12. Multiple acts of vandalism in a 12-month period may be aggregated for purposes of handing out a harsher sentence (i.e., one year prison term).
13. New enhancement (additional 1 year) for principal or accessory in a car theft, if the purpose is the sale of the vehicle or its parts.
14. New enhancement (additional 1 year) for principal or accessory in a car theft, if the vehicle is later used in the commission of a felony prior to its recovery (regardless of who commits the subsequent felony).
15. New enhancement (additional 1 year) for principal or accessory in a car theft, if intent is to use the vehicle in a felony.
16. New enhancement (additional 1 year) for principal or accessory in a car theft, if the vehicle is involved in an act of evading a police officer prior to its recovery (irrespective of who is in command of the vehicle at the time).
17. New enhancement for principal or accessory in a car theft if the vehicle is involved in a collision prior to its recovery (additional year for each person injured, irrespective of who’s operating the vehicle, and who is at fault).
18. Limits court authority to grant probation in cases involving joyriding or auto theft if the person has 2 or more prior violations


“Gang-related” felonies include violent and non-violent offenses, but Prop. 6’s gang penalties will impact non-violent offenders most severely:

19. A minor, 14 years or older, is presumed unfit for juvenile court—and eligible to be tried in adult court—for any allegedly gang-related felonies. If tried in juvenile court, he or she is eligible for commitment to DJJ. Violent and serious felonies already presume a juvenile unfit for juvenile court. These are also the offenses that qualify a juvenile for commitment to DJJ. This provision, then, will allow young people whose crimes are less serious (drug or property crimes) to be tried in adult court or sent to DJJ.
20. Upper term (4 years) of gang enhancement (2-4 years) for non-serious, non-violent felonies can be applied with no aggravating circumstances. Today, middle term must be applied.
21. Disallows courts from striking any gang enhancement for any reason.
22. An additional, consecutive term of five years applies to anyone who “recruits” a minor under the age of 14 to a gang.
23. Stipulates that for gang-related violations of the 10-20-Life gun laws, other enhancements (like Sec. 186.2 gang enhancements) can also apply—even for someone who never personally used a firearm.

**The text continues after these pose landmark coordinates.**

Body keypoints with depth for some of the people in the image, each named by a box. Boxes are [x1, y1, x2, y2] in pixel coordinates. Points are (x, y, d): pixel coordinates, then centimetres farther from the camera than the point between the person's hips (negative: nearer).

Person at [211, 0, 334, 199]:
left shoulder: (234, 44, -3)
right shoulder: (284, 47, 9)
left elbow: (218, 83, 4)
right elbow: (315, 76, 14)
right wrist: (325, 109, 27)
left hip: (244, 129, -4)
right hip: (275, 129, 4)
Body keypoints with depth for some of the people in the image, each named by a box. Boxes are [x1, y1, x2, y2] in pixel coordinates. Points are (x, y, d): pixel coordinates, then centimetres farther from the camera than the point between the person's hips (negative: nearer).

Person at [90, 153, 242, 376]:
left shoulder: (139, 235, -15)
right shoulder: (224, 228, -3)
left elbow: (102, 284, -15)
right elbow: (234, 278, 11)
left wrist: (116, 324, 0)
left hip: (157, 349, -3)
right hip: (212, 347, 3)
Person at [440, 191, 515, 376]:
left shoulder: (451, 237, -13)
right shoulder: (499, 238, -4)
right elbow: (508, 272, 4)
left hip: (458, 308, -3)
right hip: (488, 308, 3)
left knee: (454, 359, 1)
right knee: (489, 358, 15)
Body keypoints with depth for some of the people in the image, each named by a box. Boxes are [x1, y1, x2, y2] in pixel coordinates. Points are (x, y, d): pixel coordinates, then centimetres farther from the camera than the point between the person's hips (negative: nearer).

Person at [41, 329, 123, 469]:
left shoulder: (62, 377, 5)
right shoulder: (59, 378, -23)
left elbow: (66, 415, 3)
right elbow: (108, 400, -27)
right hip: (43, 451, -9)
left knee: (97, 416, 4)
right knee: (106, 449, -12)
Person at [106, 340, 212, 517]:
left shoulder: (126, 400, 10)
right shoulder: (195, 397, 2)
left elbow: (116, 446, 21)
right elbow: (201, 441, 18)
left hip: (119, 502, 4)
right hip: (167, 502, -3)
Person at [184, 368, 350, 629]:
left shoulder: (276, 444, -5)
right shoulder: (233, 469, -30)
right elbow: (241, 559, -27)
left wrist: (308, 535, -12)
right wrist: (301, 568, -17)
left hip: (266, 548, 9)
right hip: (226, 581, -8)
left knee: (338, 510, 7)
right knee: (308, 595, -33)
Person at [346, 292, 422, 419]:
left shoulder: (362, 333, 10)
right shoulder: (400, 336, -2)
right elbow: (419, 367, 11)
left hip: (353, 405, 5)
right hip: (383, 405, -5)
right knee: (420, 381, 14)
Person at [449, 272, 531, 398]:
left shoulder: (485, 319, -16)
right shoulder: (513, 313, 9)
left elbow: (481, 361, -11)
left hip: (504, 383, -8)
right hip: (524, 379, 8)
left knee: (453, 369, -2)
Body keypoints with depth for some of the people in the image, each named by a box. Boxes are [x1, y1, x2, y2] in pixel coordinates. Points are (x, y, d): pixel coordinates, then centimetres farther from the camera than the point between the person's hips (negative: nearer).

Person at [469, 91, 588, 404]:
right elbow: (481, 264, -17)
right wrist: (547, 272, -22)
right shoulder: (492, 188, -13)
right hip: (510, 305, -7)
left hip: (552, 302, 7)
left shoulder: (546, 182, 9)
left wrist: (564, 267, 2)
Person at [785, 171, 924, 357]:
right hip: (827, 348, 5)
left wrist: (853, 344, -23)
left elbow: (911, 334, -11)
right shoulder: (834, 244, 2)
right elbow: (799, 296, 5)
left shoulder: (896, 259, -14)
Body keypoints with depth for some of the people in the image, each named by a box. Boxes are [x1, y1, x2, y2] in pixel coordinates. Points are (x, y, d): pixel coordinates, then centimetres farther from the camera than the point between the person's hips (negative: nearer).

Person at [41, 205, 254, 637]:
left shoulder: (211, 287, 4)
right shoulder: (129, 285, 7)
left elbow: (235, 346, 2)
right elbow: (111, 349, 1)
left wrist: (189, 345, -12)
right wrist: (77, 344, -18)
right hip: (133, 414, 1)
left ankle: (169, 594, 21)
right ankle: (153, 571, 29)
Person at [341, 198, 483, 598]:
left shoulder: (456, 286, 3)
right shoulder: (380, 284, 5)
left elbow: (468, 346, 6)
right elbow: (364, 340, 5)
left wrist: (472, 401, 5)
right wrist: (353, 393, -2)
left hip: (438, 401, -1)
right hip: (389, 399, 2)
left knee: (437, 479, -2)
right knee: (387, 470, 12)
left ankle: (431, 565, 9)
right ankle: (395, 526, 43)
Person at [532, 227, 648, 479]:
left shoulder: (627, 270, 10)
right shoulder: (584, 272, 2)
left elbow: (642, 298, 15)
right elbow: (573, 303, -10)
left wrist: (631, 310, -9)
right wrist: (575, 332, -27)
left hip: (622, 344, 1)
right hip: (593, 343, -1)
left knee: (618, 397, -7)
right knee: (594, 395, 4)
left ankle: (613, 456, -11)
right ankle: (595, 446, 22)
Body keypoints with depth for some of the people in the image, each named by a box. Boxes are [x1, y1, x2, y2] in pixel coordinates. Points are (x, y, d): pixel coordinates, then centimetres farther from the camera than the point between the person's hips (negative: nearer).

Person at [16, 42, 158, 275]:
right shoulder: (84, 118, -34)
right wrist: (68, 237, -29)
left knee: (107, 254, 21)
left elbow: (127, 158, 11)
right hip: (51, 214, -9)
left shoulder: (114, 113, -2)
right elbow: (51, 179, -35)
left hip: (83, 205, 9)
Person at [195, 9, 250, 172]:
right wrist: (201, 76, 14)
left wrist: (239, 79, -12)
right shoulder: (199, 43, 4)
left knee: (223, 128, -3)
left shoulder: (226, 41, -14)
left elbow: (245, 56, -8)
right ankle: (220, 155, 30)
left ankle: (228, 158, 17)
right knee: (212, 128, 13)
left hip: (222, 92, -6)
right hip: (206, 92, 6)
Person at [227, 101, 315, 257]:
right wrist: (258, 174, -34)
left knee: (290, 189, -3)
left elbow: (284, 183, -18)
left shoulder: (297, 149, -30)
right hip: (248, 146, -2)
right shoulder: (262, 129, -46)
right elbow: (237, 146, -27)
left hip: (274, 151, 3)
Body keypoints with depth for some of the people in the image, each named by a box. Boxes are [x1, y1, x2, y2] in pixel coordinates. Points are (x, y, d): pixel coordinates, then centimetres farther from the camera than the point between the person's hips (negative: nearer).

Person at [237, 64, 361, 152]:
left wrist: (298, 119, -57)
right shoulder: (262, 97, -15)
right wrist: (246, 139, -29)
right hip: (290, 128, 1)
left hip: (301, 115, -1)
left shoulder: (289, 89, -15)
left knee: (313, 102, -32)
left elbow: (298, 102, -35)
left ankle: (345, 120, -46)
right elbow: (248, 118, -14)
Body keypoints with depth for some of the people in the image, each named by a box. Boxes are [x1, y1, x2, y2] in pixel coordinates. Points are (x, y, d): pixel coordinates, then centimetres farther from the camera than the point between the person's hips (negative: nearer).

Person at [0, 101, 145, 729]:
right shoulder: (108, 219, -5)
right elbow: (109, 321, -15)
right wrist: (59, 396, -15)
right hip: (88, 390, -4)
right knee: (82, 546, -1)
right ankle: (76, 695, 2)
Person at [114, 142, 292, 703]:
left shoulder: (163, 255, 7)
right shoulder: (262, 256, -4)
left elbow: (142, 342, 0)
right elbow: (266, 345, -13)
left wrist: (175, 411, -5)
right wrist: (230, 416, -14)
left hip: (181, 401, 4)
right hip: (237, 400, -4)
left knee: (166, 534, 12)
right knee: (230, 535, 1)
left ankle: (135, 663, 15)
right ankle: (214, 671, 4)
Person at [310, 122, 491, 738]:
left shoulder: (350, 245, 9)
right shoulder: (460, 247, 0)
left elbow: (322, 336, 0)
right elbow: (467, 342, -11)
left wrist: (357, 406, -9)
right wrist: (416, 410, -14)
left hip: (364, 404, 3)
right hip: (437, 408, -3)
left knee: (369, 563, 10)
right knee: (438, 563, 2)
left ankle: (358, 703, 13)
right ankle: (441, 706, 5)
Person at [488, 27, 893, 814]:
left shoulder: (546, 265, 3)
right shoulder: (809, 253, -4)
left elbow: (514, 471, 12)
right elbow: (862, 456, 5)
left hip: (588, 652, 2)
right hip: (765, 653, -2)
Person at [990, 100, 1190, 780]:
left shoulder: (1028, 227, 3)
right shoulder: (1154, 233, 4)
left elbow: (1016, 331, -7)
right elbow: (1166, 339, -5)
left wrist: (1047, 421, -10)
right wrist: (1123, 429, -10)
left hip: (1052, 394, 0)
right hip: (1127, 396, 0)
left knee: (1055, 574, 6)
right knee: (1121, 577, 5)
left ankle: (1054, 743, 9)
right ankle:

The following penalties specifically and exclusively target the people least responsible for the commission of a crime:

24. Redefines “accessory”: Anyone who makes a false statement relevant to an investigation of a gang-related or violent felony will be treated as an accessory to that felony.
25. Any person found guilty as an accessory to a gang-related felony is subject to one-half the punishment prescribed for the principal in such a felony. An accessory, under Prop 6, is someone who harbors, conceals or aids a principal in a felony, OR someone who makes a materially false statement in the course of an investigation of that felony.
26. Owners face civil penalties and eviction orders for crimes committed on their property, even without their knowledge. Alters nuisance/abatement laws for property used in gang activity: Allows, without proper notice, an eviction or closure order to be entered (not so before) and civil penalties to be assessed against the owner/tenant, even if he has no prior knowledge of the criminal activity.
27. Any person found to have violated California statute against gang recruitment will be treated as a principal to any subsequent felony committed within one year by the person he recruited.
28. 10-20-Life gun law enhancements apply fully to the accomplices of any individual who uses a firearm in the commission of a certain felony.
29. Any person who provides contraband (weapon / cell phone, etc.) used in a gang-related felony (see below) will be deemed a principal and be subject to the same penalties as the inmate (double whatever the offense would typically receive), with or without intent to facilitate a crime.


30. Any person who is convicted of any felony offense punishable by a max term of life is ineligible to receive any conduct credit reduction of his or her term of imprisonment.
31. Doubles the typical penalty prescribed for any inmate who commits a gang-related felony (violent or non-violent) in prison.